|Keywords:||Technology and Engineering; Two-phase flow pressure drop; Two-phase flow behaviour; Heat exchanger|
|Full text PDF:||http://hdl.handle.net/1854/LU-5965826|
The European Union’s goals for climate and energy aim for a reduction of Europe's greenhouse gas emissions by 80-95% compared to 1990 levels by the year 2050. One of the technologies that can help to attain such a low-carbon society is a heat pump. It is estimated that the use of heat pumps could reduce the CO2 emissions of the building sector by 50%. An important component of the heat pump system is the heat exchanger, which typically consists of tubes and fins.
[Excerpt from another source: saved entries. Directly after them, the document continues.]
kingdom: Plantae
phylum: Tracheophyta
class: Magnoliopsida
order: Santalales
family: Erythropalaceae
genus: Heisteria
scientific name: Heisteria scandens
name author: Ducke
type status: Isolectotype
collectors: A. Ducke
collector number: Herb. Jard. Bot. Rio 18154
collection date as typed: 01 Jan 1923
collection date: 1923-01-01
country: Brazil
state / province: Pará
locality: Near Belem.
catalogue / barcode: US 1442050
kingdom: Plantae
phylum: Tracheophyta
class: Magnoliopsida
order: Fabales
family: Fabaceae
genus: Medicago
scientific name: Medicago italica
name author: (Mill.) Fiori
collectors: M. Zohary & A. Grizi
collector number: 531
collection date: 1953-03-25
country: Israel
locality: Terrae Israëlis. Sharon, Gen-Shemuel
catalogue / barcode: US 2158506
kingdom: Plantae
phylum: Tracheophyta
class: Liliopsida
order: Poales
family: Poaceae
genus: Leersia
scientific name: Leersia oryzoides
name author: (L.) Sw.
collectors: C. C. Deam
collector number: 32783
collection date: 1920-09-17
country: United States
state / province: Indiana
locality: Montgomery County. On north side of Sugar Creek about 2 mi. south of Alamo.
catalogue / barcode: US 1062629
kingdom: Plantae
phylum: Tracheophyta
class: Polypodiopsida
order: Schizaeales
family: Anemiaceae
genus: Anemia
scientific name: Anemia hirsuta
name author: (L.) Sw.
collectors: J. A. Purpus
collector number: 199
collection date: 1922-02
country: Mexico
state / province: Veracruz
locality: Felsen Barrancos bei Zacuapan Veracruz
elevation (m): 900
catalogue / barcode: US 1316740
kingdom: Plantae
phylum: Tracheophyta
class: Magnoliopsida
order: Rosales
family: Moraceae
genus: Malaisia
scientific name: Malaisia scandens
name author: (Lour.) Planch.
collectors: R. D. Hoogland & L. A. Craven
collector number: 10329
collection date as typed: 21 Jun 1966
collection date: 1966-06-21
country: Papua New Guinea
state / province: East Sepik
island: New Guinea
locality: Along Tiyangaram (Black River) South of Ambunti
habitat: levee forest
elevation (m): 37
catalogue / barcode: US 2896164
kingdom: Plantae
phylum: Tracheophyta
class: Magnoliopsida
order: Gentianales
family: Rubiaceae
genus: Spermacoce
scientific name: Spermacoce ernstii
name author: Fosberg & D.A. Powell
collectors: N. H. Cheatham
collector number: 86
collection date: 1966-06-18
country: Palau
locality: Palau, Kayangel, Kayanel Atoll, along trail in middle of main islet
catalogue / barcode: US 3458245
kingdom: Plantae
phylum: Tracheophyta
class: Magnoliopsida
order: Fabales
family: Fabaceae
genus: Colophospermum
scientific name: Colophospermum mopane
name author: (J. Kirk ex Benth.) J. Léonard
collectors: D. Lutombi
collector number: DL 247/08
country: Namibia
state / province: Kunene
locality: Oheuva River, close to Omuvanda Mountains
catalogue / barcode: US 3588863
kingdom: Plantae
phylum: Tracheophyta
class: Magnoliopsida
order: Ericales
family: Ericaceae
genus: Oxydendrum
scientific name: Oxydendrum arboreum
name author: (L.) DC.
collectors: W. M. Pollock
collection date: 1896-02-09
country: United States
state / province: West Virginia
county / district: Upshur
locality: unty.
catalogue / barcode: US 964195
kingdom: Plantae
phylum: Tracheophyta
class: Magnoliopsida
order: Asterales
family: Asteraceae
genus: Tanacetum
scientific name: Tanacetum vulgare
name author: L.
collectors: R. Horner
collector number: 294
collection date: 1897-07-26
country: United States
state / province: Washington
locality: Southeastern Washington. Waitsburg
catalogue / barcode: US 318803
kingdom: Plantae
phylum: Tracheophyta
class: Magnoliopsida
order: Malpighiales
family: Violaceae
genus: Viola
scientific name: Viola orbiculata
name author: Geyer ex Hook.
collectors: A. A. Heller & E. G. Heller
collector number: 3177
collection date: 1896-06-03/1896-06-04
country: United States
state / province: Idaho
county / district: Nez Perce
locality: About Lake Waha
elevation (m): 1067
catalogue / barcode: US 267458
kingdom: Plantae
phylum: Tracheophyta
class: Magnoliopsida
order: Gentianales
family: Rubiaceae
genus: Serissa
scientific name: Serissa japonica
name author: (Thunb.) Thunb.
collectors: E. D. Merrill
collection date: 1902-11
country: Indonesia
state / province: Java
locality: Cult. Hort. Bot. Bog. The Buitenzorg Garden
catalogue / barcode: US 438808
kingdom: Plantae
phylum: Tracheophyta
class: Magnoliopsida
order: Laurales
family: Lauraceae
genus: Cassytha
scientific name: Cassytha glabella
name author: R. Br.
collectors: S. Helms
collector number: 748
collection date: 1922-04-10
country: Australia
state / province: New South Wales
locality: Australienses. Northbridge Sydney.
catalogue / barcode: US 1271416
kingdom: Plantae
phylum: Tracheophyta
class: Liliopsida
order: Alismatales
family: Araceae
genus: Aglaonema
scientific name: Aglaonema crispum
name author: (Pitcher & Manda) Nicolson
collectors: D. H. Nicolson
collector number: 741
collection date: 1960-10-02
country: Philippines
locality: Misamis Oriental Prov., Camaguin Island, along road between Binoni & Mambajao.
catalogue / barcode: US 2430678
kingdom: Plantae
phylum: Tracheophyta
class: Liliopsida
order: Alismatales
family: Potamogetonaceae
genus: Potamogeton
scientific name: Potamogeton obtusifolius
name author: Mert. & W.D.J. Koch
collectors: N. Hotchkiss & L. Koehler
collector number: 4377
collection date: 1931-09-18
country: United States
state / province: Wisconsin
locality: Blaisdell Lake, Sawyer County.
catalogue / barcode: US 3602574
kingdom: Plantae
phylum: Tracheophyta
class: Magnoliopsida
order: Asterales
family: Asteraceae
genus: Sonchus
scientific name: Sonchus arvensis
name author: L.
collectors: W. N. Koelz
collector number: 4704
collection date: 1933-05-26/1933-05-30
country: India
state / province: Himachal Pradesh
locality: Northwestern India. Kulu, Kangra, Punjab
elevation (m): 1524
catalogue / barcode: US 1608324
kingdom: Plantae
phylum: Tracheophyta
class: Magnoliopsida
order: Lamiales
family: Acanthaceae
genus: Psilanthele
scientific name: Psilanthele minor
This type of heat exchanger is also common in other applications such as air-conditioning. For domestic applications it is important that this heat exchanger is constructed in a compact way. To attain a heat exchanger with a limited size, the tubes are folded up into a sequence of short straight channels interconnected by 180° bends. The fluid flowing through these tubes extracts heat from the ambient air and the addition of this heat causes the fluid to evaporate. Research confirms that the presence of the bends do affect the evaporating flow in these channels. However, the underlying mechanisms are still largely unknown. In this work, the effect of the return bend on the flow is investigated and linked to the occurring pressure drop in the channel. The results yield more insight in how the bend geometry affect the flow and what the consequences are for the occurring pressure drop.